# Task to carry out:
Locate each line in the records that contains the word "Given", and copy every such line in full.

# Data excerpts:
■ ■ ■ ■ ■ ■ ■
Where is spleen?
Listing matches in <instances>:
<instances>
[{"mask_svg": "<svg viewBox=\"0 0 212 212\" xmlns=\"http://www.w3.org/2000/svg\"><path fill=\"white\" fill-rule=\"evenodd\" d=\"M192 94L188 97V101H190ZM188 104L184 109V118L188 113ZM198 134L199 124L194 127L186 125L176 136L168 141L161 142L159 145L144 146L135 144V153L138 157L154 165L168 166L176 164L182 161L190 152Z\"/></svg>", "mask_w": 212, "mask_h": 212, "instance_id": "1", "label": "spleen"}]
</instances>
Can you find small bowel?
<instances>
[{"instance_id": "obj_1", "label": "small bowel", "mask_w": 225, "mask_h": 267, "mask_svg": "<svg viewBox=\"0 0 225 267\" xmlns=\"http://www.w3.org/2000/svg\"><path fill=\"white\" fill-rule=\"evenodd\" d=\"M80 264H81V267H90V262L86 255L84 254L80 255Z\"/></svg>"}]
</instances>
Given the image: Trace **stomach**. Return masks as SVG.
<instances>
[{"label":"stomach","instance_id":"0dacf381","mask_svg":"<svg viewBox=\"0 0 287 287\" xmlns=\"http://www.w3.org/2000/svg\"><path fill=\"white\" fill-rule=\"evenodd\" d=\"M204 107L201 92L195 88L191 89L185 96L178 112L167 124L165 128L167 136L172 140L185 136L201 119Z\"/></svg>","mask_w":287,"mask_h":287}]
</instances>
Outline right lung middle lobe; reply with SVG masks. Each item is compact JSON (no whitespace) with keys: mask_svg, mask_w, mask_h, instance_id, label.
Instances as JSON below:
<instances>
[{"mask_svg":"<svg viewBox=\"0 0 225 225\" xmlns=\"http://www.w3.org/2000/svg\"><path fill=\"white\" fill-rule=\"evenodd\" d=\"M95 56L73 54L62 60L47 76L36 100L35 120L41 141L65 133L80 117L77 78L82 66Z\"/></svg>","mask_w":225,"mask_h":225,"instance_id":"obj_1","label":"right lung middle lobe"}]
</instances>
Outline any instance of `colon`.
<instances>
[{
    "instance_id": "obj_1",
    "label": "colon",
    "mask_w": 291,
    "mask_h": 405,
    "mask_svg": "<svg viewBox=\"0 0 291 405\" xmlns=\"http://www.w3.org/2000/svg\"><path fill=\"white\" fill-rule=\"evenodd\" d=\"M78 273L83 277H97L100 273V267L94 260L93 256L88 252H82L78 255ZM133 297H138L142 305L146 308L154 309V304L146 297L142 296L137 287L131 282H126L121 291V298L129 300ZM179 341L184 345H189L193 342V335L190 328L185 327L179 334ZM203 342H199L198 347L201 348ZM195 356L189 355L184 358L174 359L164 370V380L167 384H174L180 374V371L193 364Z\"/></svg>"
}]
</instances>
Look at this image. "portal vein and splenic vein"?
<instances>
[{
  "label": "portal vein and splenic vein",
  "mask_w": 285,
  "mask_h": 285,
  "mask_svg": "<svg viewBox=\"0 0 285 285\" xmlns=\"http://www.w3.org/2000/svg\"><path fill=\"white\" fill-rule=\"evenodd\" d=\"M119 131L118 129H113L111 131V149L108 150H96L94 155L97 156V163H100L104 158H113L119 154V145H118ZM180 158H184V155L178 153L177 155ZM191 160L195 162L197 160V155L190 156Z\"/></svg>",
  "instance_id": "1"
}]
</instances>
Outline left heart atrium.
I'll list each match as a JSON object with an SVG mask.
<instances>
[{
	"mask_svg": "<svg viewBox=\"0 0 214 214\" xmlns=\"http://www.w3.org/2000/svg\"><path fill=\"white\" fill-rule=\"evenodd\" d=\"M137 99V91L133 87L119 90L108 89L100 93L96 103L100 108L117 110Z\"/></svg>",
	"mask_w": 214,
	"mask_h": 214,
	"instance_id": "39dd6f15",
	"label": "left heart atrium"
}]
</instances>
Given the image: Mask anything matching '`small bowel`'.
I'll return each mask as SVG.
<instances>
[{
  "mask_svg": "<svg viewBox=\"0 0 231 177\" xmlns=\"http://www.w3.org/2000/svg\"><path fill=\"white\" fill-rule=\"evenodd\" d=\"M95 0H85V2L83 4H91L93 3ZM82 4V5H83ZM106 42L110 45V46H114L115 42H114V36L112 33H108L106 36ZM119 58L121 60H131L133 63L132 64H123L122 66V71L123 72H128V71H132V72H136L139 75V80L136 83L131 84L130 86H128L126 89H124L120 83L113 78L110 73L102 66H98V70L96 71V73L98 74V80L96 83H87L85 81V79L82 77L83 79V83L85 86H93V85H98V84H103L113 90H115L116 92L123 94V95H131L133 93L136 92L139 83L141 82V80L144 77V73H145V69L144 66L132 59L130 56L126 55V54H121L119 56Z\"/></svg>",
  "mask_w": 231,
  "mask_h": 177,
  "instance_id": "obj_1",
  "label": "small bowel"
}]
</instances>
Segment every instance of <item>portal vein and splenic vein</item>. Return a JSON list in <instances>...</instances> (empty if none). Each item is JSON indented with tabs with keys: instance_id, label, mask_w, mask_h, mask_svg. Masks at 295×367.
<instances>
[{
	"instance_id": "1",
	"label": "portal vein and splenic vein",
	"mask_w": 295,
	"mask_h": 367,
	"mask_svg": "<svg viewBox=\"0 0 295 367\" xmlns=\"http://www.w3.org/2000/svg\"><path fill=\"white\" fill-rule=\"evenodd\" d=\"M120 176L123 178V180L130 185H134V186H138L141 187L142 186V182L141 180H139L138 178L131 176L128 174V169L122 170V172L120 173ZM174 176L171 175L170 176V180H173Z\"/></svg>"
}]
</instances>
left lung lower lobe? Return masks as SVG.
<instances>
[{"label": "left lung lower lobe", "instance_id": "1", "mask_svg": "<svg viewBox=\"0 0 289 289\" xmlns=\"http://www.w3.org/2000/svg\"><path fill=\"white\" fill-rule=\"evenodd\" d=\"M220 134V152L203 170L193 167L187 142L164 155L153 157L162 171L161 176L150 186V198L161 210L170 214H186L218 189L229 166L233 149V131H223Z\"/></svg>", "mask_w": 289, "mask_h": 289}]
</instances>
■ ■ ■ ■ ■ ■ ■
# Finished task:
Given the image: Trace **stomach**. Return masks as SVG.
Given the image: Mask anything matching '`small bowel`'.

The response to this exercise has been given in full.